> **AUSGEWÄHLTER AUSZUG**:
Reverse And Play schrieb:
Was denkt ihr?
Wie sehr lässt sich euer Hören, also das Zusammenspiel von Gehörorgan und der Interpretation im Gehirn, durch andere Sinne, Gedanken und/oder Gefühlen beeinflussen?

Hört sich z.B. etwas besser an, wenn:
- ihr gut gelaunt seid

Bin immer gut gelaunt wenn ich was neues bzw. mir unbekanntes antesten darf ;-)

- ihr das Wissen habt, es ist besonderes Equipment
- in einem Betrag steht es klingt toll

Bin ein Skeptiker, ich schätze das macht mich eher kritischer, lässt mich genauer hinhören. Stichwort: Millionen Fliegen können nicht irren ;-)

- jemand Prominentes sagt es hört sich toll an

Bin kein Fanboy, hab' keine Vorbilder die mich entsprechend beeinflussen könnten.

- ihr in der richtigen kreativen Umgebung seid

Keine Ahnung was du damit meinst.

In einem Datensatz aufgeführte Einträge

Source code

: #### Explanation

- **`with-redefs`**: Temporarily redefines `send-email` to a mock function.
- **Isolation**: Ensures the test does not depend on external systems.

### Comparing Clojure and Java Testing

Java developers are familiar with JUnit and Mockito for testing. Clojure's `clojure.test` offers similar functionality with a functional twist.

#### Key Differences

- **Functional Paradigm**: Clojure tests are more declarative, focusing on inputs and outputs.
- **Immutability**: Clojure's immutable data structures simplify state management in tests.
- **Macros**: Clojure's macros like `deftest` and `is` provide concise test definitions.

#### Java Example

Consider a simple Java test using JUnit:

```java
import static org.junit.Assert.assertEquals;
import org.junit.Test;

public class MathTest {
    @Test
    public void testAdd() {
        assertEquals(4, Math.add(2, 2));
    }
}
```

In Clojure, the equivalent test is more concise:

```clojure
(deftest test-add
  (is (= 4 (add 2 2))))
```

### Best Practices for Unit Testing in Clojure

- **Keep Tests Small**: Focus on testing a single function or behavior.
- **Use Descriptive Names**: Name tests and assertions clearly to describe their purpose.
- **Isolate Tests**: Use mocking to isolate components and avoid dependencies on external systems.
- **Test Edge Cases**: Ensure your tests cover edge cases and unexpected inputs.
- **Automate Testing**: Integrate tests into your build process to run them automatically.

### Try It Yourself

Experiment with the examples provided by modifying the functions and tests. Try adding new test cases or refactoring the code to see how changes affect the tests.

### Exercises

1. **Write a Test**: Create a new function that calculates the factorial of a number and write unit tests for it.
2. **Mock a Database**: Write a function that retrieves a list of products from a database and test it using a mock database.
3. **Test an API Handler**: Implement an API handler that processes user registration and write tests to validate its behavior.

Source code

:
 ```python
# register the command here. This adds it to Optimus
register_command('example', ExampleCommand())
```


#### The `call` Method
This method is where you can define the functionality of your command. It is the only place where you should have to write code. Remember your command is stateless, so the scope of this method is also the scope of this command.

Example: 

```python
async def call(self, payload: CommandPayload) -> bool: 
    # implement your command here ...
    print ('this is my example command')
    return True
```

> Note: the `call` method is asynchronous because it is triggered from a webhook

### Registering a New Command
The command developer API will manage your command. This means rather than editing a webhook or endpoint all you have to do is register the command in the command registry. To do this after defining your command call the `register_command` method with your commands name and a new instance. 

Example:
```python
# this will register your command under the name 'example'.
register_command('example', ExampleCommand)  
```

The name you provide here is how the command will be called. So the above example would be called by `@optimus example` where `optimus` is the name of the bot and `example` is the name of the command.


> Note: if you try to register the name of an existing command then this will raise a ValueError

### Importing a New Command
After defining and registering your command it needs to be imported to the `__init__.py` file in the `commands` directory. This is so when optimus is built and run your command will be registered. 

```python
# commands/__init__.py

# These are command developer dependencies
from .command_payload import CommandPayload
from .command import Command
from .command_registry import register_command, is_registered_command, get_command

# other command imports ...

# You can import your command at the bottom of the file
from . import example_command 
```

> **FRAGEN**:
1 > Erkläre anhand des Auszugs in ein bis drei Sätzen, warum sich die antwortende Person nach eigener Aussage nicht beeinflussen lässt, wenn jemand Prominentes sagt, etwas höre sich toll an.
2 > Fasse den Auszug in genau zwei Sätzen zusammen.
Die Zeilen sind eigenständiges Material und gehören nicht zum Auszug.

> **ANTWORTEN JE AUFGABE**:
1 > Die antwortende Person bezeichnet sich als keinen Fanboy. Sie hat nach eigener Angabe keine Vorbilder, die sie entsprechend beeinflussen könnten.

2 > Reverse And Play fragt, wie stark sich das Hören durch andere Sinne, Gedanken oder Gefühle beeinflussen lässt, etwa durch gute Laune, das Wissen um besonderes Equipment, die Aussage in einem Beitrag, es klinge toll, das Urteil von jemand Prominentem oder die richtige kreative Umgebung. In der Antwort heißt es, man sei beim Antesten von Neuem immer gut gelaunt, als Skeptiker eher kritischer, ohne Vorbilder nicht von Prominenten beeinflussbar und wisse nicht, was mit der kreativen Umgebung gemeint sei.